# EXERCISE MATERIALS
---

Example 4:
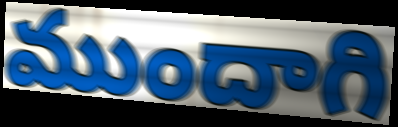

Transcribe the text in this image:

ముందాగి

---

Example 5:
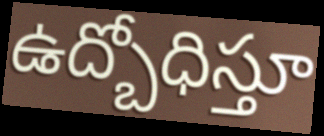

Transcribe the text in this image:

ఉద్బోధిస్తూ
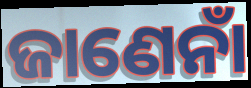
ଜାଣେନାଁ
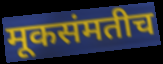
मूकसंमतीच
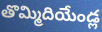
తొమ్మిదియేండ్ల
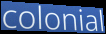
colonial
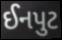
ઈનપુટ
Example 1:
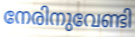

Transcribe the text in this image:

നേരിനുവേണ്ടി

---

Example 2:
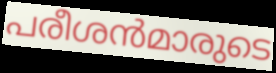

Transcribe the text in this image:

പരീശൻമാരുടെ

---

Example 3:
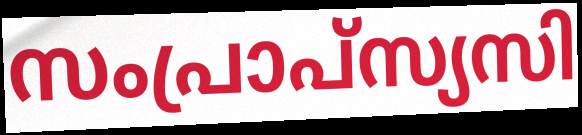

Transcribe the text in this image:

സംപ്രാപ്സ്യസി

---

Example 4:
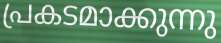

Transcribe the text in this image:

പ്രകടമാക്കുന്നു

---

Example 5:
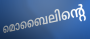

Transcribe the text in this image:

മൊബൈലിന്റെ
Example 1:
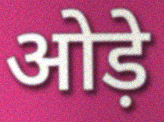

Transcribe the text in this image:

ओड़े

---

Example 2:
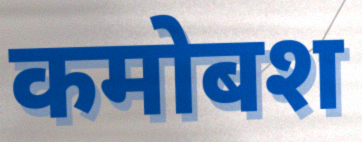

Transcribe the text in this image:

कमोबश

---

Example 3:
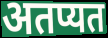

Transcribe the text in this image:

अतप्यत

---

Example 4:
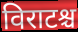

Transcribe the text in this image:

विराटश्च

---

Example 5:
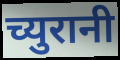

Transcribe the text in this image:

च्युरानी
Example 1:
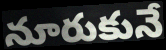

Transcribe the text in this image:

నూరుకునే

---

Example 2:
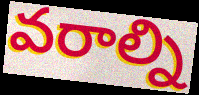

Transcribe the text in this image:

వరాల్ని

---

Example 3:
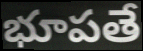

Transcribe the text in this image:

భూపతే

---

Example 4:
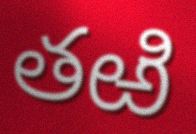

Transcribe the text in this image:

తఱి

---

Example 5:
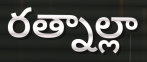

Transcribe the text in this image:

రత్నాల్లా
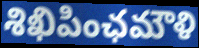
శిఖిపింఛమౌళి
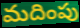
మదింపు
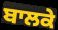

# WORK INSTRUCTION
Would you write out the material above in full, exactly as given, except for its pictures?

# RESULT OF THE EXERCISE
---

Example 4:

Transcribe the text in this image:

ముందాగి

---

Example 5:

Transcribe the text in this image:

ఉద్బోధిస్తూ
ଜାଣେନାଁ
मूकसंमतीच
తొమ్మిదియేండ్ల
colonial
ઈનપુટ
Example 1:

Transcribe the text in this image:

നേരിനുവേണ്ടി

---

Example 2:

Transcribe the text in this image:

പരീശൻമാരുടെ

---

Example 3:

Transcribe the text in this image:

സംപ്രാപ്സ്യസി

---

Example 4:

Transcribe the text in this image:

പ്രകടമാക്കുന്നു

---

Example 5:

Transcribe the text in this image:

മൊബൈലിന്റെ
Example 1:

Transcribe the text in this image:

ओड़े

---

Example 2:

Transcribe the text in this image:

कमोबश

---

Example 3:

Transcribe the text in this image:

अतप्यत

---

Example 4:

Transcribe the text in this image:

विराटश्च

---

Example 5:

Transcribe the text in this image:

च्युरानी
Example 1:

Transcribe the text in this image:

నూరుకునే

---

Example 2:

Transcribe the text in this image:

వరాల్ని

---

Example 3:

Transcribe the text in this image:

భూపతే

---

Example 4:

Transcribe the text in this image:

తఱి

---

Example 5:

Transcribe the text in this image:

రత్నాల్లా
శిఖిపింఛమౌళి
మదింపు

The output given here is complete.